We also tested the spatial resolution of our optofluidic design by imaging static fluorescent objects. By changing the external lens of our attachment to the cell phone to a focal length of ~0.6 mm, a geometrical magnification of ~7.8× was achieved, such that the effective pixel size at the sample plane was <0.3 μm. The system spatial resolution was characterized using green fluorescent beads with various sizes including 4, 2, and 1 μm. Figure 4, top row, illustrates the imaging performance of our cell-phone-based optofluidic fluorescent microscope for several sets of beads. For comparison purposes, the same beads were also imaged by a conventional benchtop fluorescent microscope using a 40× (NA = 0.65) microscope objective as shown in Figure 4, bottom row. On the basis of Figure 4, parts B-1 and C-1, we can easily resolve two fluorescent beads that are separated by 4 μm (center to center). In Figure 4, part E-1, two beads with a center-to-center distance of 2 μm are also successfully resolved by our cell-phone fluorescent microscope. This spatial resolution level is also validated through cross-sectional profiles of isolated 1 μm fluorescent particles as illustrated in Figure 5, which illustrates a full width at half-maximum (fwhm) of ~1.8 μm.
And finally, the captured fluorescent flow data can be digitally analyzed on modern smart phones and tablets, on a local computer (e.g., an inexpensive laptop), or at a remote PC located in, e.g., a hospital or a clinic. Depending on the setting and the local resources, one approach can be preferred over the other.

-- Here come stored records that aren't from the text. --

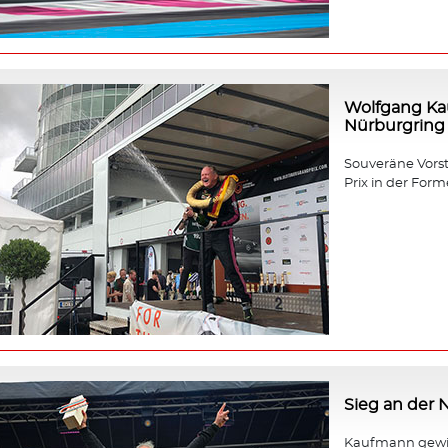
Wolfgang Ka
Nürburgring
Souveräne Vors
Prix in der Forme
Sieg an der
Kaufmann gewin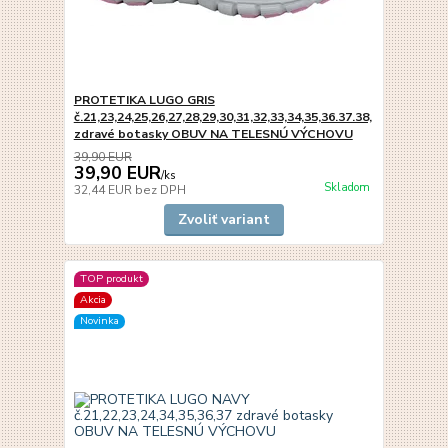
PROTETIKA LUGO GRIS
č.21,23,24,25,26,27,28,29,30,31,32,33,34,35,36.37.38,
zdravé botasky OBUV NA TELESNÚ VÝCHOVU
39,90 EUR
39,90 EUR
/
ks
Skladom
32,44 EUR
bez DPH
Zvoliť variant
TOP produkt
Akcia
Novinka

In conclusion, we demonstrated, for the first time, the integration of optofluidic fluorescent microscopy and flow cytometry on a cell phone using a compact, lightweight, and cost-effective attachment to the existing camera unit of the cell phone. In this cell-phone-based optofluidic imaging cytometer, fluorescently labeled particles/cells are continuously delivered to our imaging volume through a disposable microfluidic chip that is placed above the existing camera unit of the cell phone. The same microfluidic device also acts as a multilayered optofluidic wave-guide and efficiently guides our excitation light, which is butt-coupled from the side facets of our microfluidic channel using inexpensive LEDs. We tested the performance of our cell-phone-based imaging cytometer by measuring the density of WBCs in whole blood samples, providing a good match to a commercially available hematology analyzer. We further characterized the imaging performance of our platform to demonstrate a fluorescent resolution of ~2 μm. This cell-phone-enabled optofluidic imaging flow cytometer could especially be useful for rapid and sensitive imaging of bodily fluids for, e.g., conducting various cell counts or for screening of water quality in resource-limited locations.